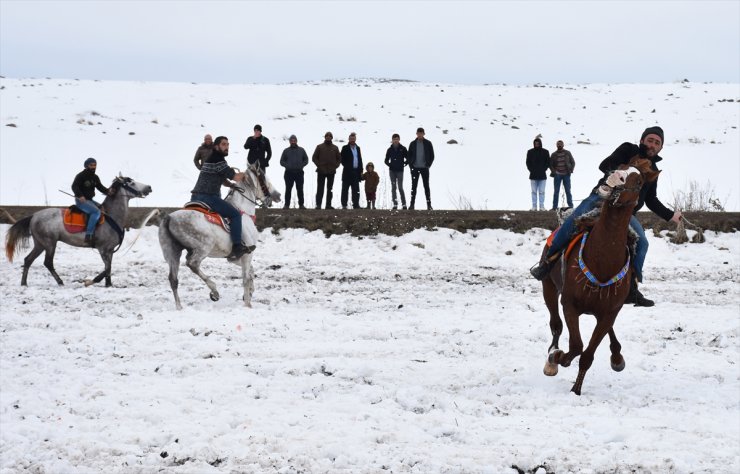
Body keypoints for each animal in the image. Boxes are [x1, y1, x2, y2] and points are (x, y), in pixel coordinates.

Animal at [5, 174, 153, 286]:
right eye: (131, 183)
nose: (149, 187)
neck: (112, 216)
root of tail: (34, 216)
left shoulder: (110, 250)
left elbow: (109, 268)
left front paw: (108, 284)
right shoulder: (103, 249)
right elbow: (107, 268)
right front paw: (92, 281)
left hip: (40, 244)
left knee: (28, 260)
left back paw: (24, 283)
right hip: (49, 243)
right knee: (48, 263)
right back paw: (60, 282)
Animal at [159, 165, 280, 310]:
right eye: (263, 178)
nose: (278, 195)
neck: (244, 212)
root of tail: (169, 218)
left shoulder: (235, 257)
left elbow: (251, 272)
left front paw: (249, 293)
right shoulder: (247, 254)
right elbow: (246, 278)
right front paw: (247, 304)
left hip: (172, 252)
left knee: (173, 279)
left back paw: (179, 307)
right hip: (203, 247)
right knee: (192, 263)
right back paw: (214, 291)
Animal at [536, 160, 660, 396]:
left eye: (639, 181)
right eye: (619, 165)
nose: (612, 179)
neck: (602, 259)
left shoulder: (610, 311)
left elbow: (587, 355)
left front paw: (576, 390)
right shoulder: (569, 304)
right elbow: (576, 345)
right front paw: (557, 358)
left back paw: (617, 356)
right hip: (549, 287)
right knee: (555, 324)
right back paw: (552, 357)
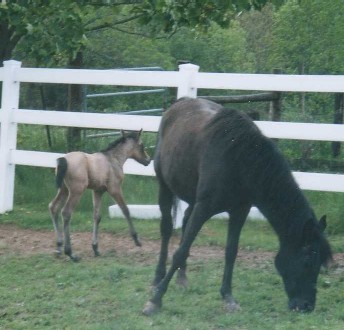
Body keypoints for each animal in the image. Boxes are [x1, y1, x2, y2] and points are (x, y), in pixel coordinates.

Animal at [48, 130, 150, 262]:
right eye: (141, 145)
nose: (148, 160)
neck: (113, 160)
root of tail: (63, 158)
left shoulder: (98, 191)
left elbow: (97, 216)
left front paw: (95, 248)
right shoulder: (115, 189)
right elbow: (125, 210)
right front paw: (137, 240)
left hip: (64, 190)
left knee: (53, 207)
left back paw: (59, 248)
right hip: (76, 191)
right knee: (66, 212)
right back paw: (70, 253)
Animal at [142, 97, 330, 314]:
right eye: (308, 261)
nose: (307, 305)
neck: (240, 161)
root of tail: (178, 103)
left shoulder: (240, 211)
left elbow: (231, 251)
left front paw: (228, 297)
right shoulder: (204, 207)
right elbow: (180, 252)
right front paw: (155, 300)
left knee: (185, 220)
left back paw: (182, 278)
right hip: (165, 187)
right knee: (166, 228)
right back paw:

####

Pictures aside, every entry above must be repeated exactly.

▸ Answer space
Body keypoints for each animal in the image. Boxes are [x1, y1, x2, y2] and points are (x, y), in pixel coordinates.

Animal at [5, 174, 153, 286]:
right eye: (131, 183)
nose: (149, 187)
neck: (112, 216)
root of tail: (34, 216)
left shoulder: (110, 250)
left elbow: (109, 268)
left front paw: (108, 284)
right shoulder: (103, 249)
right elbow: (107, 268)
right front paw: (92, 281)
left hip: (40, 244)
left knee: (28, 260)
left back paw: (24, 283)
right hip: (49, 243)
right knee: (48, 263)
right back paw: (60, 282)
Animal at [159, 165, 280, 310]:
right eye: (263, 178)
nose: (278, 195)
neck: (244, 212)
root of tail: (169, 218)
left shoulder: (235, 257)
left elbow: (251, 272)
left front paw: (249, 293)
right shoulder: (247, 254)
right elbow: (246, 278)
right front paw: (247, 304)
left hip: (172, 252)
left knee: (173, 279)
left back paw: (179, 307)
right hip: (203, 247)
right knee: (192, 263)
right back paw: (214, 291)
Animal at [536, 160, 660, 396]:
left eye: (639, 181)
right eye: (619, 165)
nose: (612, 179)
neck: (602, 259)
left shoulder: (610, 311)
left elbow: (587, 355)
left front paw: (576, 390)
right shoulder: (569, 304)
right elbow: (576, 345)
right front paw: (557, 358)
left back paw: (617, 356)
right hip: (549, 287)
right knee: (555, 324)
right back paw: (552, 357)
Body keypoints for each animal in the image. Boxes are [x1, y1, x2, y2] and points are (x, y), in pixel coordinates.

Animal at [48, 130, 150, 262]:
right eye: (141, 145)
nose: (148, 160)
neck: (113, 160)
root of tail: (63, 158)
left shoulder: (98, 191)
left elbow: (97, 216)
left front paw: (95, 248)
right shoulder: (115, 189)
right elbow: (125, 210)
right front paw: (137, 240)
left hip: (64, 190)
left knee: (53, 207)
left back paw: (59, 248)
right hip: (76, 191)
right knee: (66, 212)
right back paw: (70, 253)
Animal at [142, 97, 330, 314]:
right eye: (308, 261)
nose: (307, 305)
neck: (240, 161)
root of tail: (178, 103)
left shoulder: (240, 211)
left elbow: (231, 251)
left front paw: (228, 297)
right shoulder: (204, 207)
right elbow: (180, 252)
right front paw: (155, 300)
left knee: (185, 220)
left back paw: (182, 278)
right hip: (165, 187)
right knee: (166, 228)
right back paw:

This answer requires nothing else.